Principle required men to join parties rather than remain aloof:
[W]here duty renders a critical situation a necessary one, it is our business to keep free from the evils attendant upon it, and not to fly from the situation itself. If a fortress is seated in an unwholesome air, an officer of the garrison is obliged to be attentive to his health, but he must not desert his station. Every profession, not excepting the glorious one of a soldier, or the sacred one of a priest, is liable to its own particular vices; which, however, form no argument against those ways of life; nor are the vices themselves inevitable to every individual in those professions. Of such a nature are connections in politics; essentially necessary for the full performance of our public duty…Commonwealths are made of families, free Commonwealths of parties also . . .

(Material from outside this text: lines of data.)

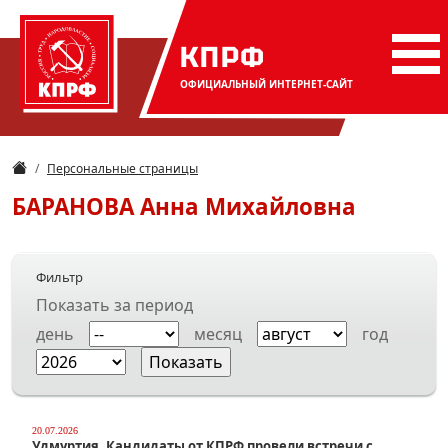
КПРФ
ОФИЦИАЛЬНЫЙ
ИНТЕРНЕТ-САЙТ
Персональные страницы
БАРАНОВА
Анна Михайловна
Фильтр
Показать за период
день
месяц
год
20.07.2026
Удмуртия. Кандидаты от КПРФ провели встречи с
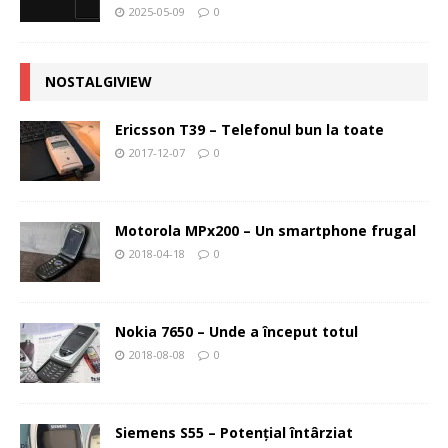
2025-05-09
0
NOSTALGIVIEW
Ericsson T39 – Telefonul bun la toate
2017-12-07
0
Motorola MPx200 – Un smartphone frugal
2018-04-18
0
Nokia 7650 – Unde a început totul
2018-08-08
0
Siemens S55 – Potenţial întârziat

Burke ultimately reminded his audience that politics is a human calling, requiring engagement with the world in ways that meant compromising with the world:
I remember an old scholastic aphorism, which says that “the man who lives wholly detached from others must be either an angel or a devil.” When I see in any of these detached gentlemen of our times the angelic purity, power, and beneficence, I shall admit them to be angels. In the meantime, we are born only to be men. We shall do enough if we form ourselves to be good ones. It is therefore our business…[t]o cultivate friendships, and to incur enmities. To have both strong, but both selected: in the one, to be placable; in the other, immovable. To model our principles to our duties and our situation. To be fully persuaded that all virtue which is impracticable is spurious, and rather to run the risk of falling into faults in a course which leads us to act with effect and energy than to loiter out our days without blame and without use. Public life is a situation of power and energy; he trespasses against his duty who sleeps upon his watch, as well as he that goes over to the enemy.

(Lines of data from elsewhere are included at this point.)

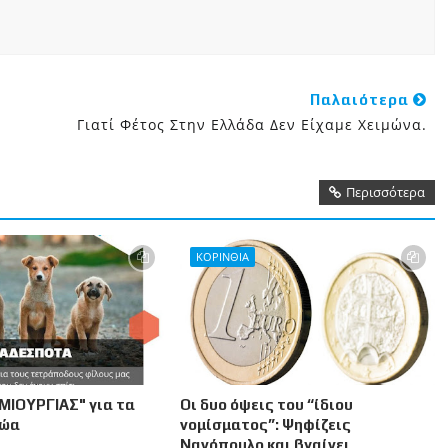
Παλαιότερα
Γιατί Φέτος Στην Ελλάδα Δεν Είχαμε Χειμώνα.
Περισσότερα
ΚΟΡΙΝΘΙΑ
ΜΙΟΥΡΓΙΑΣ" για τα
Οι δυο όψεις του “ίδιου
Ζώα
νομίσματος”: Ψηφίζεις
Νανόπουλο και βγαίνει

Beware, as Burke would, the counsel of despair: the argument that conservatives in American politics should abandon the only party in which they could have any effect, simply because the work is hard, the company sometimes uncomfortable or even hostile, and the attainment of goals frustratingly elusive. That lesson should be heeded by conservatives of every stripe, from classical liberals to populists, from religious conservatives to libertarians, from constitutionalists to free-marketers. We can respect those who mostly stand with us, even when they stand apart on occasion on their principles, or against ours. We are not angels, and are not made for the work of a world of angels. That means, in the long run: Choose a side.